Après avoir échappé de peu à la mort, Nora, 40 ans, est animée par une brûlante urgence de se sentir en vie. Elle se jette à corps perdu dans deux relations amoureuses avec deux hommes que tout oppose, Tom et Max, reflets de ses propres aspirations contradictoires. Mais lorsque ni l’un ni l’autre ne parvient à combler son vide intérieur, Nora est contrainte d’affronter la vérité : elle devra faire face à la peur profonde qui alimente sa soif de vivre.
Titre
Espagne, 2026
D’Aina Clotet
Durée : 1h53
Sortie : 14/10/2026
Note : ![]()
T’ES MALADE OU QUOI ?
Viva s’ouvre sur un diagnostic qui n’a rien de joyeux : une possible rechute du cancer du sein de l’héroïne, Nora, alors que celle-ci a déjà subi une mastectomie partielle. Visiblement pas pressée de traverser cette épreuve une seconde fois, Nora jette à peine un regard à son docteur avant de prendre la poudre d’escampette, au propre comme au singulier. Nora n’en parlera pas à son conjoint, ni à ses amis, elle n’en parlera tout simplement à personne car il n’y a rien à raconter et que tout va bien, n’est ce pas ? Un tel déni n’a rien de drôle, et pourtant c’est bel et bien dans une comédie que nous plonge Viva.

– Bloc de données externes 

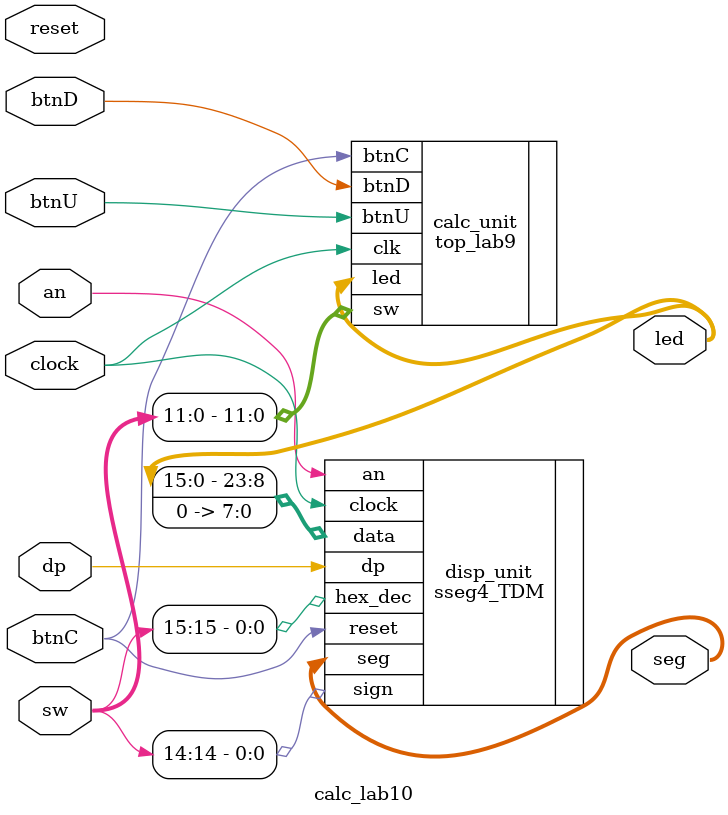
<source format=sv>
`timescale 1ns / 1ps

module calc_lab10(
    input btnC, btnD, btnU, clock, reset, dp, an, 
    input [15:0] sw, 
    output [15:0] led, 
    output [6:0] seg
    );
    
top_lab9 calc_unit(.sw(sw[11:0]), .btnC(btnC), .btnD(btnD), .btnU(btnU), .clk(clock), .led(led));

sseg4_TDM disp_unit(.data({led[15:0], 8'b00000000}), .hex_dec(sw[15]), 
.sign(sw[14]), .reset(btnC), .clock(clock), .seg(seg), .dp(dp), .an(an)); 

endmodule

</source>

Aina Clotet, qui travaille en tant qu’actrice depuis la fin des années 90 et qui interprète ici le rôle principal, réalise son tout premier long métrage avec Viva. Elle dit avoir bâti son scénario sur ses inquiétudes les plus profondes et en effet le sujet est grave – Nora ne cache aucune de ses cicatrices, qu’elles soient physiques ou mentales. Cette attachante héroïne n’est pourtant pas du genre à s’en laisser compter. Sur le chantier de sa maison de campagne, elle est aussi bien capable d’abattre les murs que de trouver une source d’eau en plein désert, ou presque.

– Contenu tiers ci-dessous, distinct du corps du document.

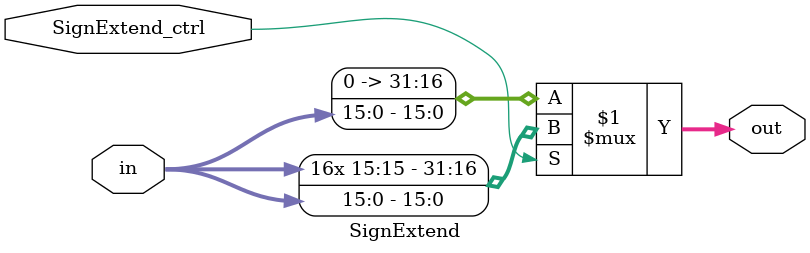
<source format=v>
`timescale 1ns / 1ps


module SignExtend(in,out,SignExtend_ctrl);			//input output and sigex_ctrl logic from ctrl unit

parameter BUS_WIDTH = 16;							//default parameter of 16

input [BUS_WIDTH-1:0]in;							//input
input SignExtend_ctrl;
output [31:0]out;


//signextend MSB and pad it - based on ctrl logic
assign out = (SignExtend_ctrl) ? { {(32-BUS_WIDTH){in[BUS_WIDTH-1]}} ,in} :  { {(32-BUS_WIDTH){1'b0}} ,in}; 

endmodule

</source>
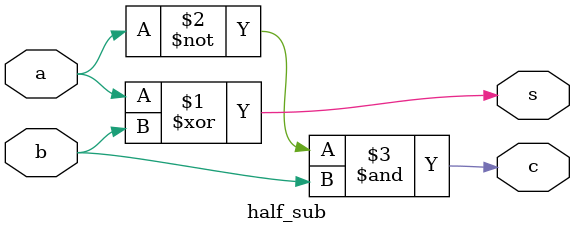
<source format=v>
module half_sub(a, b, s, c);

    input a, b;
    output s, c;

    assign s = a ^ b;
    assign c = ~a & b;

endmodule
</source>
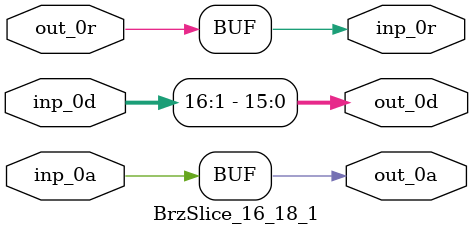
<source format=v>
module BrzSlice_16_18_1 (
  out_0r, out_0a, out_0d,
  inp_0r, inp_0a, inp_0d
);
  input out_0r;
  output out_0a;
  output [15:0] out_0d;
  output inp_0r;
  input inp_0a;
  input [17:0] inp_0d;
  assign inp_0r = out_0r;
  assign out_0a = inp_0a;
  assign out_0d[0] = inp_0d[1];
  assign out_0d[1] = inp_0d[2];
  assign out_0d[2] = inp_0d[3];
  assign out_0d[3] = inp_0d[4];
  assign out_0d[4] = inp_0d[5];
  assign out_0d[5] = inp_0d[6];
  assign out_0d[6] = inp_0d[7];
  assign out_0d[7] = inp_0d[8];
  assign out_0d[8] = inp_0d[9];
  assign out_0d[9] = inp_0d[10];
  assign out_0d[10] = inp_0d[11];
  assign out_0d[11] = inp_0d[12];
  assign out_0d[12] = inp_0d[13];
  assign out_0d[13] = inp_0d[14];
  assign out_0d[14] = inp_0d[15];
  assign out_0d[15] = inp_0d[16];
endmodule
</source>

Une telle formule pourrait laisser croire que Viva n’a d’autre ambition que d’offrir un « magnifique portrait de femme » comme le veut cette satanée formule pleine de clichés. Aina Clotet a heureusement plus d’humour que ça. Le chemin de Nora vers la liberté retrouvée va s’avérer plus dingo que prévu, à mesure que se réveille sa libido et qu’un gamin de 20 ans se met à lui envoyer des sextos. En toute honnêteté, le tour de piste que la réalisatrice nous offre à travers les situations cocasses ne cherche pas une originalité révolutionnaire. Viva provoque moins des éclats de rires choqués qu’un gros capital sympathie. Clotet sait néanmoins trouver le rythme nécessaire pour nous émouvoir de bien des manières avec cette héroïne désinvolte qui est tantôt l’instigatrice, tantôt le risible jouet du joyeux chaos sensuel qu’est sa vie.